The Kerry campaign condemned the advertisement, describing it as a "juvenile and tasteless attack ad". Mike McCurry, a Kerry campaign advisor, publicly urged Bush's campaign to stop running the ad. Within hours of its release, the campaign responded with its own television advertisement, titled "Juvenile", which criticized Bush for focusing on political attacks rather than the war. U.S. senator John Edwards, Kerry's running mate, criticized "Windsurfing" and the Bush campaign for treating the Iraq war as "a joke".

Political writer William Saletan named "Windsurfing" the "best ad of the year", but criticized the claims made in the advertisement as "fittingly false". Business Insider called "Windsurfing" one of the "Greatest Presidential Campaign Ads Of All Time", praising the Bush campaign for reinforcing the idea that Kerry was an "out of touch elitist".

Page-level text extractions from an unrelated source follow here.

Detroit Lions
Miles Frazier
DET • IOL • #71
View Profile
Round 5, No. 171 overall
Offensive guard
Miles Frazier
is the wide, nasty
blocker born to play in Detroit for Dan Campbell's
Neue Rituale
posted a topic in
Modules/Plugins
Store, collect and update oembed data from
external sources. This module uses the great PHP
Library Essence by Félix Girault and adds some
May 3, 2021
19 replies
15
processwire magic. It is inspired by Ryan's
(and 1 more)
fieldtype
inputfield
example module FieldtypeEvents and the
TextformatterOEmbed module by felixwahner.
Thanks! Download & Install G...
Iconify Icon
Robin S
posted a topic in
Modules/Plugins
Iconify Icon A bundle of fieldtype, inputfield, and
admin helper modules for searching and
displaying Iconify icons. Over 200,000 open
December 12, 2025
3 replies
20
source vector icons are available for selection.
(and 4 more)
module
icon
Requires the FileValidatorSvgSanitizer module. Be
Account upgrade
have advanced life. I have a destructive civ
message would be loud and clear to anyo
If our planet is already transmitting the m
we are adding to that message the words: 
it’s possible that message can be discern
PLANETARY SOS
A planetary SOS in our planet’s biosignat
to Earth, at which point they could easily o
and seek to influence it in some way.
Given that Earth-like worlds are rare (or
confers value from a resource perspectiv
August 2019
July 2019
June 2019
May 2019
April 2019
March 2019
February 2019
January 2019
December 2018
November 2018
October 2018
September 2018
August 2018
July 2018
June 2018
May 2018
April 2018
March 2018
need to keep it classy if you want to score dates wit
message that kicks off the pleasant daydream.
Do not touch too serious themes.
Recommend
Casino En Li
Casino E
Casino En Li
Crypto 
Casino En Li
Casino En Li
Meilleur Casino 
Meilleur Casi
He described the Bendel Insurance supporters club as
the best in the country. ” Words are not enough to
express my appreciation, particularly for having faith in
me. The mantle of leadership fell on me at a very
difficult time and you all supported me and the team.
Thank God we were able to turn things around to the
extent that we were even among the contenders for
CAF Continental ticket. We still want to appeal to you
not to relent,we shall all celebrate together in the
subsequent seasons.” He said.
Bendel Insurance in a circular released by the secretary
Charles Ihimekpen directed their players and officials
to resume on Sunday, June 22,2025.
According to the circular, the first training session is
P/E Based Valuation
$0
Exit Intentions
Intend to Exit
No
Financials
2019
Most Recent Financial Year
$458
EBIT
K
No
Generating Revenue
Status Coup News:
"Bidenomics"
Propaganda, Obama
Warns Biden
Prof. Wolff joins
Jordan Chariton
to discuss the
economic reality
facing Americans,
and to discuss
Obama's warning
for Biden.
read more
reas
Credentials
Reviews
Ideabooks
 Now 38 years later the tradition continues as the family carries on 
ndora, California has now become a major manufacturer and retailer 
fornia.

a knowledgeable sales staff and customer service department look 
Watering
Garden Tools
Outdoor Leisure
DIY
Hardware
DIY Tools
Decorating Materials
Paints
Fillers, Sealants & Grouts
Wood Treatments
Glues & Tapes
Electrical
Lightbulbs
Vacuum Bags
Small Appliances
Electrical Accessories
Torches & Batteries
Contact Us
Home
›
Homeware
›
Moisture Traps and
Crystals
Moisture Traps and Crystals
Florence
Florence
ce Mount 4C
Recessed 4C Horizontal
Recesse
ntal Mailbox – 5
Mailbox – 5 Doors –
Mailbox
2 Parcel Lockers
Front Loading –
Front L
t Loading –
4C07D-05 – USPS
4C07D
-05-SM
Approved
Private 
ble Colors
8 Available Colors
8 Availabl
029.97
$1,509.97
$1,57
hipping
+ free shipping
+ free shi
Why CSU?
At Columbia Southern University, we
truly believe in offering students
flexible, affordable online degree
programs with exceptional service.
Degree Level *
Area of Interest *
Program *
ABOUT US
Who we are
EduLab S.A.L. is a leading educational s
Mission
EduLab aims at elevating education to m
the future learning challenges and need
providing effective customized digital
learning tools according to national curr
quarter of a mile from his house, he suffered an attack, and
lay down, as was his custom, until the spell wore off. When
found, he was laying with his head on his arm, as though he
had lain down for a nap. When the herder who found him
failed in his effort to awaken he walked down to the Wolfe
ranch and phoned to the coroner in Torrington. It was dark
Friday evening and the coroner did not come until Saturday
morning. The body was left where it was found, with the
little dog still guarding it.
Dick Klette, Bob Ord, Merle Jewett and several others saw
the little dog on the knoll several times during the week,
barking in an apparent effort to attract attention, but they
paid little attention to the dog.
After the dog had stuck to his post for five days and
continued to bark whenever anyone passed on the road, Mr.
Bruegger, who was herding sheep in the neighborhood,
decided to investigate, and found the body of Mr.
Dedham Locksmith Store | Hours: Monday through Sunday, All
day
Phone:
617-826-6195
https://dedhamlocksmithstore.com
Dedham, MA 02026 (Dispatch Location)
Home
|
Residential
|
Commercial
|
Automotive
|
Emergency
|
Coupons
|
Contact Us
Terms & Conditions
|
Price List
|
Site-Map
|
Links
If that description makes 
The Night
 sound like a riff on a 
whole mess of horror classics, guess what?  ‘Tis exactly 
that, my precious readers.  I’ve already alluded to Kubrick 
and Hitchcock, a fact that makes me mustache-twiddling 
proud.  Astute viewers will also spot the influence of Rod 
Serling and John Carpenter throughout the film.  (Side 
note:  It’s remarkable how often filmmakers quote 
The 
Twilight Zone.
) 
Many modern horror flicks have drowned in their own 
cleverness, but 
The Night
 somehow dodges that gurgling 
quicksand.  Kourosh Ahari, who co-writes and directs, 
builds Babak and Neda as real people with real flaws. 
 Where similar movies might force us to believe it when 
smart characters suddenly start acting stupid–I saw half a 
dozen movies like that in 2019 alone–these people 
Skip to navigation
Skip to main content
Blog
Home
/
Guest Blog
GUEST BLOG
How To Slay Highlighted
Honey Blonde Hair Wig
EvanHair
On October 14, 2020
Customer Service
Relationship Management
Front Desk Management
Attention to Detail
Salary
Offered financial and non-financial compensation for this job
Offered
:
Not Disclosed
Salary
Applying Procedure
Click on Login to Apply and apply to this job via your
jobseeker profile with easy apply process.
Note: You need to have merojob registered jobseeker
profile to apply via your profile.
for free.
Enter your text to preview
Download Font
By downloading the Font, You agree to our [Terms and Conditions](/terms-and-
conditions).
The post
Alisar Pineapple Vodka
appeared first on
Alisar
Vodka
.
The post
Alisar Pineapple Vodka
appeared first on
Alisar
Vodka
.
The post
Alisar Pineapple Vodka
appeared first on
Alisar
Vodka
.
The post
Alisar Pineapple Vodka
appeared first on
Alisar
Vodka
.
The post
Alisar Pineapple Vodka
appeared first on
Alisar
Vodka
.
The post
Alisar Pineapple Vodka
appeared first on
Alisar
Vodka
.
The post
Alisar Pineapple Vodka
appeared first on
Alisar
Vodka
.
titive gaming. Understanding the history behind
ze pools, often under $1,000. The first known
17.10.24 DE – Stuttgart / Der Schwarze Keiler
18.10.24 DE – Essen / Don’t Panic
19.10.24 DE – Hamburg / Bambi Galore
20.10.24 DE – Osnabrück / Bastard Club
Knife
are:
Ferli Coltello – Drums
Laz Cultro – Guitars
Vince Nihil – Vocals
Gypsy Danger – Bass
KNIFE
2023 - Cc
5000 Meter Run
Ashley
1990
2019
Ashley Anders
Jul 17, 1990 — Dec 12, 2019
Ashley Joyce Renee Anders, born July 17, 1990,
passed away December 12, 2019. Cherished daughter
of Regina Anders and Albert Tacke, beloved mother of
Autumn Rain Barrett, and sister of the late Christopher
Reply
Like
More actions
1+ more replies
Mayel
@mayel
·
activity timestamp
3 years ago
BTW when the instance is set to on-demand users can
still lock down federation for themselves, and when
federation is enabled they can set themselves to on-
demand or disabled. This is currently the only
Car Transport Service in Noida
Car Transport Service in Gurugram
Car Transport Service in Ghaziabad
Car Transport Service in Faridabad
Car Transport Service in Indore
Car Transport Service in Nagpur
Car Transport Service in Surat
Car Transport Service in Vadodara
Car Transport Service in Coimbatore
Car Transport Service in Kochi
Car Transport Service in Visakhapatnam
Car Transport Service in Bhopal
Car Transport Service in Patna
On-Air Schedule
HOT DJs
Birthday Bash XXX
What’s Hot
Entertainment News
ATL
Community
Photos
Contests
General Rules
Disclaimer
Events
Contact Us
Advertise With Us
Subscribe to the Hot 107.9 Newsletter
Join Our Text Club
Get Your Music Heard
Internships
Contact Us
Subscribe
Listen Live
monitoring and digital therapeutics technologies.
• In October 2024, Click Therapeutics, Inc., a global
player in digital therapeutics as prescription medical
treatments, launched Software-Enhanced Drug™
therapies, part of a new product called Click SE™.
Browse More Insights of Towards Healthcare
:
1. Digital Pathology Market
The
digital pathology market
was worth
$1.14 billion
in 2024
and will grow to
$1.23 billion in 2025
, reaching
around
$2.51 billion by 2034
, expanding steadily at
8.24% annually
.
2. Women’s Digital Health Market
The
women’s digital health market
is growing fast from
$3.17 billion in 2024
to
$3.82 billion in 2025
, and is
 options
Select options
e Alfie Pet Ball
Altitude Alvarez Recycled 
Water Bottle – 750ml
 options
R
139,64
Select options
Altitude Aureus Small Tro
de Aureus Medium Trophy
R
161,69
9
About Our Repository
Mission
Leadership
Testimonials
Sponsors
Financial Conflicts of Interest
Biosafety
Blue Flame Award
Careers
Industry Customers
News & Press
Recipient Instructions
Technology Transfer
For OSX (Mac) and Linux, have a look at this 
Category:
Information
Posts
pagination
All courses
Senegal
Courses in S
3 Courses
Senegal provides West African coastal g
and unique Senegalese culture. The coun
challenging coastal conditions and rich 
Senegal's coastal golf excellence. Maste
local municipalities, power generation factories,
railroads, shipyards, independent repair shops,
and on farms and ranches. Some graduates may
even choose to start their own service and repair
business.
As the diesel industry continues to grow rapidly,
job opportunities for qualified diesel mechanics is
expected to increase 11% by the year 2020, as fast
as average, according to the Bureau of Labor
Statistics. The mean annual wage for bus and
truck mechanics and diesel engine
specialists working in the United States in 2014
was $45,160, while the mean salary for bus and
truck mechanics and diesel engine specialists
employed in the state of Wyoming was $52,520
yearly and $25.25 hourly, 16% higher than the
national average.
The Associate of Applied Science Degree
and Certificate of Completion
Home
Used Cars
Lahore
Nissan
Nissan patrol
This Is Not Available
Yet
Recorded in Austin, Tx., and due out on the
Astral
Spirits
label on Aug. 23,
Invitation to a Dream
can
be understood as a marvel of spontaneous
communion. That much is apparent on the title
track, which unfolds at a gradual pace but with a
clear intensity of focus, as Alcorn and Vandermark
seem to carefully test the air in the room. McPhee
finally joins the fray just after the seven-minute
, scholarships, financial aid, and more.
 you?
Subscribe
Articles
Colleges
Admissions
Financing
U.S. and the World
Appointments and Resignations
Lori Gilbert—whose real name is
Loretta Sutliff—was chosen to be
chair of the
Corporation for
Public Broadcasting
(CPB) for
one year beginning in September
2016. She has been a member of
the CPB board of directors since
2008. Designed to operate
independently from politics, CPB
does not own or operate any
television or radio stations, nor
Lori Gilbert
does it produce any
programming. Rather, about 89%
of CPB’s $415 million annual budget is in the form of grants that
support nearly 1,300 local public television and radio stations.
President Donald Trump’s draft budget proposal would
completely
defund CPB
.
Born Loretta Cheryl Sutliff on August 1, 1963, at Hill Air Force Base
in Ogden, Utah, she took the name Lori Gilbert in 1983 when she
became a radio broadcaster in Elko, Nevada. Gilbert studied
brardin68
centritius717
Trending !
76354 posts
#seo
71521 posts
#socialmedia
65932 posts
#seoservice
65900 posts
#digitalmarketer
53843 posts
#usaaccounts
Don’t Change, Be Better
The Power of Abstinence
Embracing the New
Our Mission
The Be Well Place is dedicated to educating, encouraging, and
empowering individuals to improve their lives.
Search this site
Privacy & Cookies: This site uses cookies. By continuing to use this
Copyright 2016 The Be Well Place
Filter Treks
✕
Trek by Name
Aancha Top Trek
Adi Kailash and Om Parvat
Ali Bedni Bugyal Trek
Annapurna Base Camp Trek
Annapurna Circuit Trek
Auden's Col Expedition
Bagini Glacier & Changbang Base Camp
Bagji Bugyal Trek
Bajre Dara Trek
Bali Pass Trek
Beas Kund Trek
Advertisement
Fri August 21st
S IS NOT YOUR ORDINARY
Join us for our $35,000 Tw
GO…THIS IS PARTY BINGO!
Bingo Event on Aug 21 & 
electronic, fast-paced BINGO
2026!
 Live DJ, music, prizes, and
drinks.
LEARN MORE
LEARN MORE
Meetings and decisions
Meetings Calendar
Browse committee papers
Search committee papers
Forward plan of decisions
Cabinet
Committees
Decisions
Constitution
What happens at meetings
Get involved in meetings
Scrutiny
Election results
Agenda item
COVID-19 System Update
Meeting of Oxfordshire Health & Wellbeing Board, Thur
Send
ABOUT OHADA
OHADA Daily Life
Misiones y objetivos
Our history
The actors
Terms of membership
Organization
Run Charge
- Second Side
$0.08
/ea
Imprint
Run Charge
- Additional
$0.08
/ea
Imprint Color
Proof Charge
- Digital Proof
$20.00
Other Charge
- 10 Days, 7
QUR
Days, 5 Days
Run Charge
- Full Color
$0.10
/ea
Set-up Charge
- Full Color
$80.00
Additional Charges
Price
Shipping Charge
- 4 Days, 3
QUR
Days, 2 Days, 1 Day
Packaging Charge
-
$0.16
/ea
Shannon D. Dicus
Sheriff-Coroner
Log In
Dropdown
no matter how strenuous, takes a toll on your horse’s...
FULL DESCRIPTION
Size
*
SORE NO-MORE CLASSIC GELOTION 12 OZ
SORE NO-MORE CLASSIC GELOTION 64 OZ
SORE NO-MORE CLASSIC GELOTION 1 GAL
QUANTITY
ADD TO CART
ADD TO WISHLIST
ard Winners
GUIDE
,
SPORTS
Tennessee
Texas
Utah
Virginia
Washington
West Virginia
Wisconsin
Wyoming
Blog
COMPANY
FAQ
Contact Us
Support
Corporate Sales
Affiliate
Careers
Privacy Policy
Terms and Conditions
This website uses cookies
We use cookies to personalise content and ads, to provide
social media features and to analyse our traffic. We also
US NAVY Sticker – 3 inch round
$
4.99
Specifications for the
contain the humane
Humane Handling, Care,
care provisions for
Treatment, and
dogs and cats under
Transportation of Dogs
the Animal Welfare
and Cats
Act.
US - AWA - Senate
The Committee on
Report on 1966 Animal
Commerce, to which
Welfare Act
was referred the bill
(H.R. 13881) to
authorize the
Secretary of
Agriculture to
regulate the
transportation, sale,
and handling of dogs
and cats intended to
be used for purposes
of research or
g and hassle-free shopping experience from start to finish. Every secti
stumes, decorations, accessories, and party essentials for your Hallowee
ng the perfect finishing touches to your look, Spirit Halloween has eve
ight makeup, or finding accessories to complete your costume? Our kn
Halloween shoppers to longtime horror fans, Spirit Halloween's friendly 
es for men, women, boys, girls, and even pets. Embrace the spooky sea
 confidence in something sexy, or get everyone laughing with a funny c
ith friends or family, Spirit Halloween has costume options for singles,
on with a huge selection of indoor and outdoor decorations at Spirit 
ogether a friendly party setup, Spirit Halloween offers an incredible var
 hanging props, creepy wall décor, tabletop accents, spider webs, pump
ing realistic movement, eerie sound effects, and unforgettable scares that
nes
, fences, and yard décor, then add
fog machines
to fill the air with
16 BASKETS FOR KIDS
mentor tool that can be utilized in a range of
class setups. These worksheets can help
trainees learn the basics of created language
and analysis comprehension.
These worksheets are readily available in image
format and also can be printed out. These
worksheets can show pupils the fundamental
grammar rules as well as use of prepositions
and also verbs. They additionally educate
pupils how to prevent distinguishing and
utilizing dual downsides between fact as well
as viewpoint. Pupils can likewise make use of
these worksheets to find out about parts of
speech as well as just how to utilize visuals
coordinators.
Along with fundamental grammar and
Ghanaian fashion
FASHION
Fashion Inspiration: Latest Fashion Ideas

After "Windsurfing" aired, Progress for America Voter Fund (PFA-VF), a pro-Bush political action committee, launched a similar ad in Iowa, Missouri, Wisconsin and Minnesota. PFA-VF's advertisement featured Kerry windsurfing with a voiceover stating "whichever way the wind blows, Kerry rides the wave ... [he] surfs every direction on Iraq."

=== Awards ===
At the 2005 Pollie Awards, political media consultancy group Stevens & Schriefer won an award in the Presidential General Election category for their work on "Windsurfing".